Николаев платоновский «Котлован», разумеется, никогда не читал. И на отрицание коммунизма его толкнула отнюдь не слезинка невинного ребенка, а вполне прозаическое увольнение с престижной и необременительной службы и суровое взыскание по партийной линии. Но вот реакция у него была, точно, жачевская: кого-нибудь убить. Кого именно, Николаев размышлял довольно долго. Среди возможных кандидатур Леонид Васильевич записал в дневнике непосредственного обидчика – директора института Лидака, а также второго секретаря Ленинградского обкома – Чудова, но в конце концов пришел к обоснованному выводу: «лучше всего Кирова». Как-никак фигура заметная – член Политбюро, секретарь ЦК. Наверняка войдешь в историю. Правда, с точки зрения истории лучше было бы (во всех смыслах) убить самого Сталина. Однако Николаев реалистически оценивал свои возможности. Иосиф Виссарионович далеко, в Москве, в Кремле, до него рядовому ленинградскому партийцу, да к тому же безработному, никак не добраться. А Мироныч свой, ленинградский, можно сказать, под боком. Чтобы войти в историю, встать в один ряд с Желябовым и Радищевым (а именно с ними сравнивал себя Николаев в дневнике, хотя автор «Путешествия из Петербурга в Москву», слава богу, никого не убивал), хватит и одного точного выстрела в Кирова. Над тем, что последует за этим выстрелом, Леонид Васильевич, очевидно, толком не задумывался. В октябре 1934 года он записал: «Я на все теперь буду готов, и предупредить этого никто не в силах. Я веду приготовление подобно Желябову». А в прощальном письме горячо любимой матери накануне покушения признается: «Я сижу пятый месяц без работы и без хлеба. Однако я силен, чтобы начатое мною дело довести до конца. Это исторический факт. Нет, я ни за что не примирюсь с теми, с кем боролся всю жизнь». Бороться убийце Кирова приходилось, как он говорил, с «бюрократами», с которыми он заводил склоки практически во всех учреждениях и на предприятиях, где довелось работать. Неуживчивый характер Николаева сильно мешал карьере, а именно продвижение по службе, похоже, до определенного момента составляло главную цель жизни будущего террориста. Потом главным стала подготовка громкого покушения, чтобы вся страна, весь мир узнали Леонида Васильевича Николаева. В письме-завещании к жене он утверждал: «Мои дни сочтены, никто не идет к нам навстречу. Вы простите меня за всё. К смерти своей я еще напишу Вам много».
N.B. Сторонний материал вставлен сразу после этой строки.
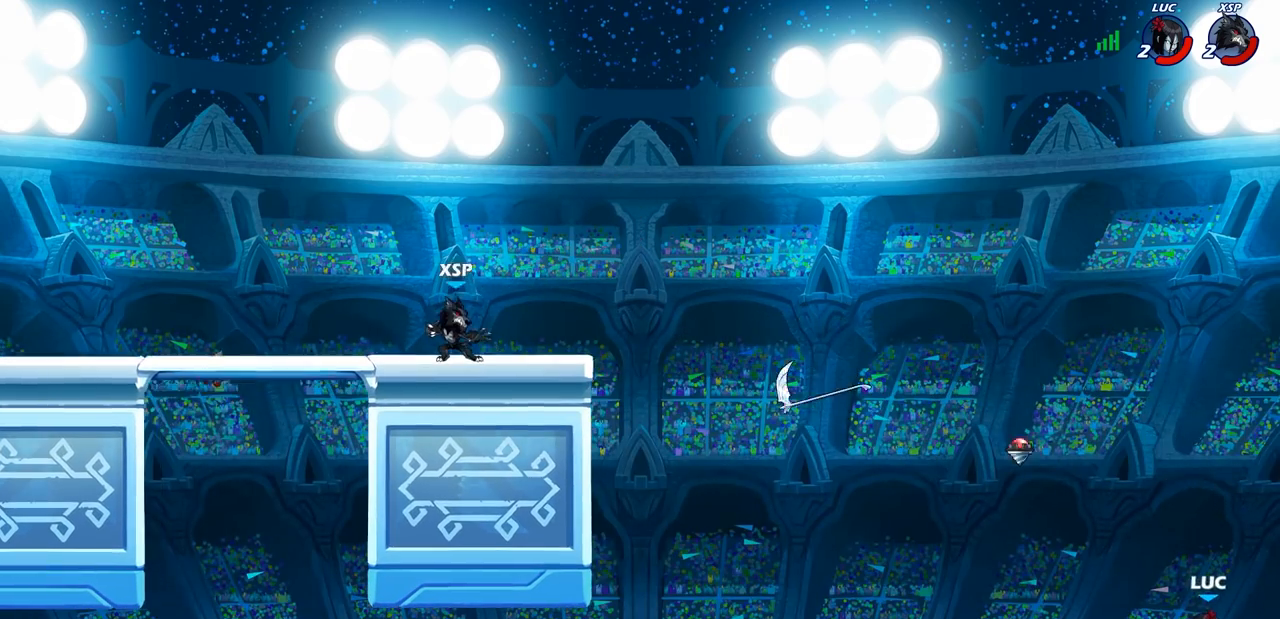
{"dt_ms": 500, "buttons": [], "left_stick": "left", "right_stick": "center", "events": [[100, "CROSS", "down"], [183, "CROSS", "up"], [250, "CIRCLE", "down"], [350, "CIRCLE", "up"]]}
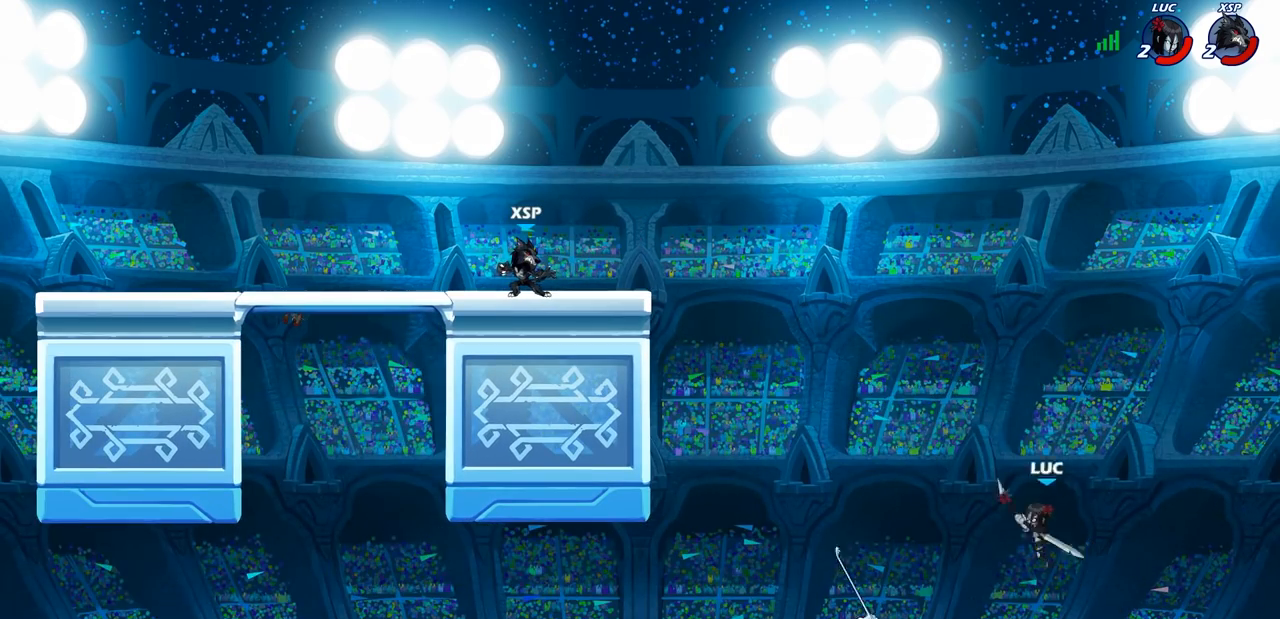
{"dt_ms": 500, "buttons": [], "left_stick": "left", "right_stick": "center", "events": []}
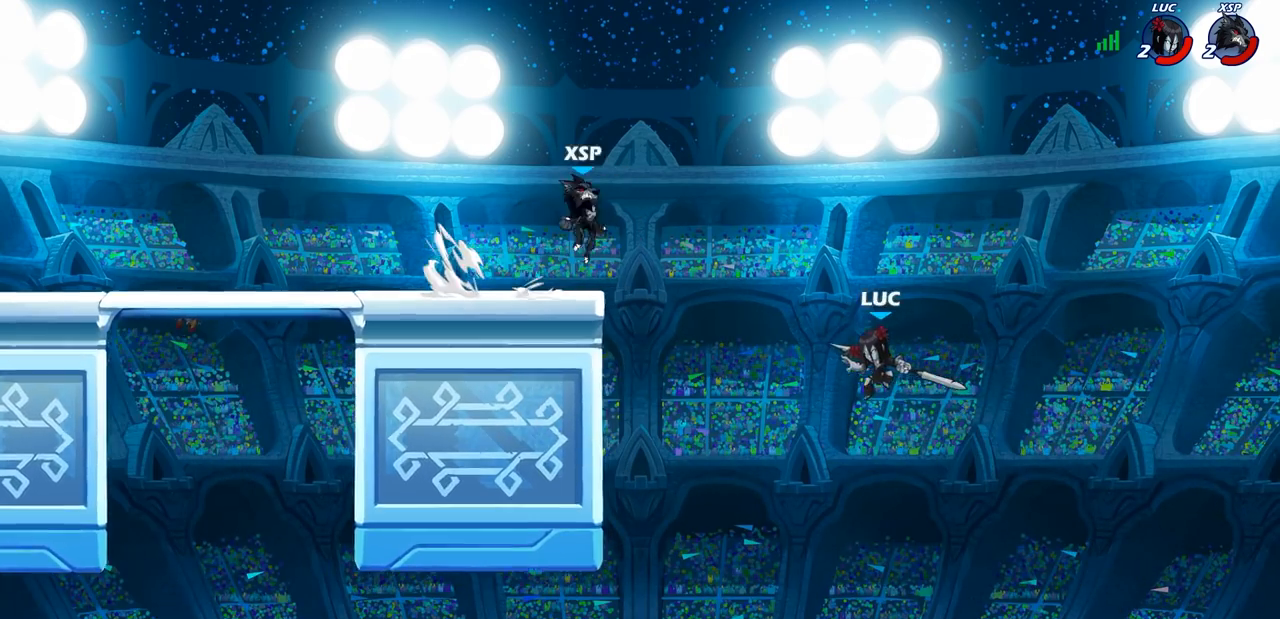
{"dt_ms": 500, "buttons": [], "left_stick": "center", "right_stick": "center", "events": [[117, "left_stick", "center"], [133, "R1", "down"], [133, "R2", "down"], [183, "CIRCLE", "down"], [250, "R1", "up"], [250, "R2", "up"], [267, "CIRCLE", "up"]]}
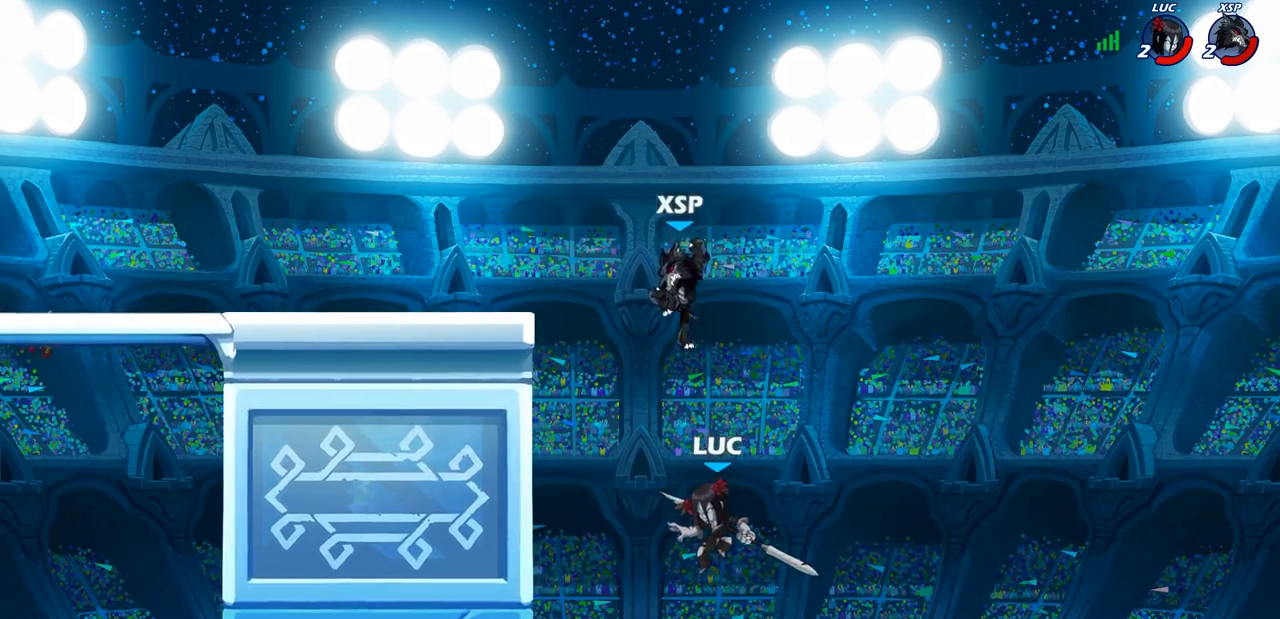
{"dt_ms": 500, "buttons": [], "left_stick": "center", "right_stick": "center", "events": [[300, "R1", "down"], [300, "R2", "down"], [333, "CIRCLE", "down"], [417, "R1", "up"], [450, "CIRCLE", "up"], [467, "R2", "up"]]}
Несомненно, себя Николаев расценивал очень высоко, а убийство одного из руководителей страны, по его замыслу, позволяло встать вровень чуть ли не со Сталиным (который действительно вынужден был снизойти до Николаева и лично допросить Леонида Васильевича на следующий день после выстрела в Смольном). Однако сколь ни была бы завышена николаевская самооценка, террорист прекрасно сознавал, что даже в случае успеха покушения шансов скрыться с места преступления у него не будет никаких. Поэтому Николаев готовился покончить с собой сразу после выстрела в Кирова. Однако застрелиться не удалось: случайно помешала брошенная монтером отвертка. Николаев оказался в руках чекистов, а потом в тюремной камере. К такому повороту событий он явно не был готов. Вся не слишком длинная жизнь Николаева доказывает, что это был человек не только неуживчивый, но и нервно неуравновешенный. А ведь даже для человека с крепкими нервами пребывание в тюрьме, в условиях несвободы – тяжелое испытание. Что уж тут говорить о Николаеве, который сразу после смерти Кирова впал в прострацию, а перед этим собирался покончить с собой. Тем более что в камере ему приходилось ожидать почти неминуемого расстрела.